Data has little taxonomy classification


I've ran my data through the 18S pipeline and produced taxonomy classifications. When I view the data there is little to no data being assigned to anything meaningful. Most of the data that I am interested in is binned as unassigned or eukaryota.

One of the most overrepresented species that I would think should be classified is not. This info is derived from fastqc reports where read 1 and 2 one has this sequence at ~20% of reads.

A prior sample set was able to produce assignments beyond unassigned or eukaryota.

What may cause this occurrence? Please let me know what additional information that I can provide.

Thank you!

Hello again Andrew :wave:

That is strange!

Have you investigated what changed between these two samples / two cohorts? Different primers, different databases, and even different sequencing centers can cause unexpected changes that are eventually observed in the downstream taxonomy. :bar_chart:

Did anything change in your bioinformatics pipeline?

Hi Colin,

Everything is the same from library prep to the analysis. We sequenced in-house on a MiSeq. The only variables I think of are the different sample sets and the number of samples within each set, and these being on separate sequencing runs. 43 samples for the well classified set, and 90 for poorly classified set.

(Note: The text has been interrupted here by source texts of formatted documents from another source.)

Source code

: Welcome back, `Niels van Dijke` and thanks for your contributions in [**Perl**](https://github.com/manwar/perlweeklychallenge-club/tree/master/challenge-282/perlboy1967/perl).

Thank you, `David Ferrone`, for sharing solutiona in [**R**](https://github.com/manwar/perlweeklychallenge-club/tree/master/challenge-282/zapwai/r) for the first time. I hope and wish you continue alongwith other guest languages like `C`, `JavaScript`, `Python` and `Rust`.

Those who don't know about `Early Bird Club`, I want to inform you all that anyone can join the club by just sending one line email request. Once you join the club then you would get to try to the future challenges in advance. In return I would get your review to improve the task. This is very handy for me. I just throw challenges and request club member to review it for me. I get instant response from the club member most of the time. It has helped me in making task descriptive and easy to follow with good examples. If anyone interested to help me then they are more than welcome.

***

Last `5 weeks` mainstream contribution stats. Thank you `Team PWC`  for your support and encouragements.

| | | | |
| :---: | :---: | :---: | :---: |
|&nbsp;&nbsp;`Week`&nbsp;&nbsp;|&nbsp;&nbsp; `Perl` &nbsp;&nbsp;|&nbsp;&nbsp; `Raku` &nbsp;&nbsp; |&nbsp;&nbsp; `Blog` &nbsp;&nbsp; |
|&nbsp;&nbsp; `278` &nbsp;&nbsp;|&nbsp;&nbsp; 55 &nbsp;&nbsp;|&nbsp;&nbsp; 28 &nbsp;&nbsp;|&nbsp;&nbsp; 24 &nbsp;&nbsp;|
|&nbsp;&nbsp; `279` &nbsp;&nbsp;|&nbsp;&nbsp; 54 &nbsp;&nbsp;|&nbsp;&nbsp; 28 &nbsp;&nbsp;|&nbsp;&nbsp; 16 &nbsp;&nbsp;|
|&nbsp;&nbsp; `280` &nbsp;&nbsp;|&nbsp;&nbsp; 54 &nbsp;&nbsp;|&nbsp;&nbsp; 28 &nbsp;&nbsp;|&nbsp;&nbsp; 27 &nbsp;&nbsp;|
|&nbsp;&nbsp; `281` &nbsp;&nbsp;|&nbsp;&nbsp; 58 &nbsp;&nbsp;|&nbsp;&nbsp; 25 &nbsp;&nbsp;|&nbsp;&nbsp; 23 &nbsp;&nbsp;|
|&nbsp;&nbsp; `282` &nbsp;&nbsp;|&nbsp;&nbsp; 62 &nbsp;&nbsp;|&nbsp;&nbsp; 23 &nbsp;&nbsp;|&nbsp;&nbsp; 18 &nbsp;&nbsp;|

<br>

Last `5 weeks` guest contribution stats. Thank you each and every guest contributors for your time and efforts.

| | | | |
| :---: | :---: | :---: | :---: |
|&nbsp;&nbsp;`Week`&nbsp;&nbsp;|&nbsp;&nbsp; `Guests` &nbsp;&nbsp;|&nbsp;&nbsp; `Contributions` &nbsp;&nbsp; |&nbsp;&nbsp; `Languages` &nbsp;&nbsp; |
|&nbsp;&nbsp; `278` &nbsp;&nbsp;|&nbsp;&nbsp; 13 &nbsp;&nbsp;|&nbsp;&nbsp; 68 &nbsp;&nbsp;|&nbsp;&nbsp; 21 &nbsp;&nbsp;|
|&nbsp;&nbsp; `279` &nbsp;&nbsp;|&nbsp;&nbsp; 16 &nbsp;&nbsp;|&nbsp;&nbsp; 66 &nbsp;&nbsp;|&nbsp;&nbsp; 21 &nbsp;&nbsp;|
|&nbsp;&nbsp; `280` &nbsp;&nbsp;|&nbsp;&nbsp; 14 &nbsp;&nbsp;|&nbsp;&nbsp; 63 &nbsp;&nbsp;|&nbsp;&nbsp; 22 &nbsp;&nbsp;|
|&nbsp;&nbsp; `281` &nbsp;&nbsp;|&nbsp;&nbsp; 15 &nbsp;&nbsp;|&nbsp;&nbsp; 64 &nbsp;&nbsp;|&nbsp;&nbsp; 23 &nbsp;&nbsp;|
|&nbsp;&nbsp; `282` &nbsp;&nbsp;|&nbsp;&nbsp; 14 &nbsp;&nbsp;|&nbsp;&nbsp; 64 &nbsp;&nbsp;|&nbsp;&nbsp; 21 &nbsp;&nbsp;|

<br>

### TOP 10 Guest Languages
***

Would the amount of reads per sample per feature affect the classification this much? Even for a sequence that has about ~20% of all reads (raw reads, that is). I've lowered the confidence value to 0.5 and then 0.3, and that changed very little.

It will cause other issues, but classification should be the same... You can accurately classify a single sequence.

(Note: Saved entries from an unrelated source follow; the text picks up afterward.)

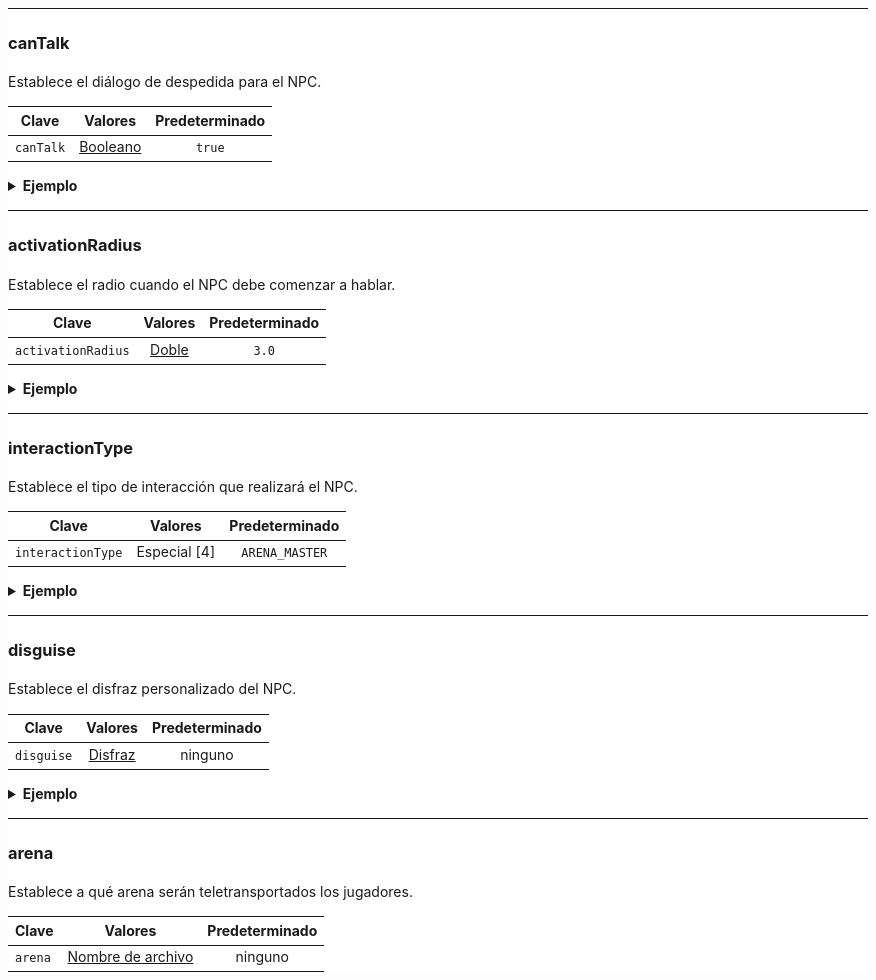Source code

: ***

### canTalk

Establece el diálogo de despedida para el NPC.

| Clave     |        Valores        | Predeterminado |
|-----------|:---------------------:|:--------------:|
| `canTalk` | [Booleano](#booleano) |     `true`     |

<details><summary><b>Ejemplo</b></summary></details>

***

### activationRadius

Establece el radio cuando el NPC debe comenzar a hablar.

| Clave              |     Valores     | Predeterminado |
|--------------------|:---------------:|:--------------:|
| `activationRadius` | [Doble](#doble) |     `3.0`      |

<details><summary><b>Ejemplo</b></summary></details>

***

### interactionType

Establece el tipo de interacción que realizará el NPC.

| Clave             |   Valores    | Predeterminado |
|-------------------|:------------:|:--------------:|
| `interactionType` | Especial [4] | `ARENA_MASTER` |

<details><summary><b>Ejemplo</b></summary></details>

***

### disguise

Establece el disfraz personalizado del NPC.

| Clave      |                     Valores                      | Predeterminado |
|------------|:------------------------------------------------:|:--------------:|
| `disguise` | [Disfraz]($language$/elitemobs/libsdisguises.md) |    ninguno     |

<details><summary><b>Ejemplo</b></summary></details>

***

### arena

Establece a qué arena serán teletransportados los jugadores.

| Clave   |                 Valores                 | Predeterminado |
|---------|:---------------------------------------:|:--------------:|
| `arena` | [Nombre de archivo](#nombre_de_archivo) |    ninguno     |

What is different about these samples biologically? It sounds like you expect some similar microbes and I'm also interested in how you expect them to be different and the reasons for that.

Thank you for pointing that out. That makes sense now.

These samples are human stool. The difference being that they are each from individuals, and each set being from different locales. We are primarily interested in detecting helminths, mainly nematodes, as way to confirm presence/absence among discordance in two diagnostic methods.

The sequences that I am mentioning, that are found in high frequency aside from bacteria, are Blastocystis spp. derived. It’s just a point of reference because the first set (43) had no issue classifying that one, while the other did, and with many others. Taxa composition will vary, of course.

I am certain that I used the exact same classifier. I guess I should double check that. Is there any other information that would be helpful in figuring this out? It seems like it is not a matter of the sequencing. Rather the samples, some analysis pipeline mistake, or the reference database?

It could be anything, which is why I'm asking more broadly about differences. I suppose it makes sense to double check that consistent methods stayed consistent (same primers, same database).

Is it possible that the second set that showed fewer classified reads did not have the expected microbe at all? What kinds of positive controls did you run?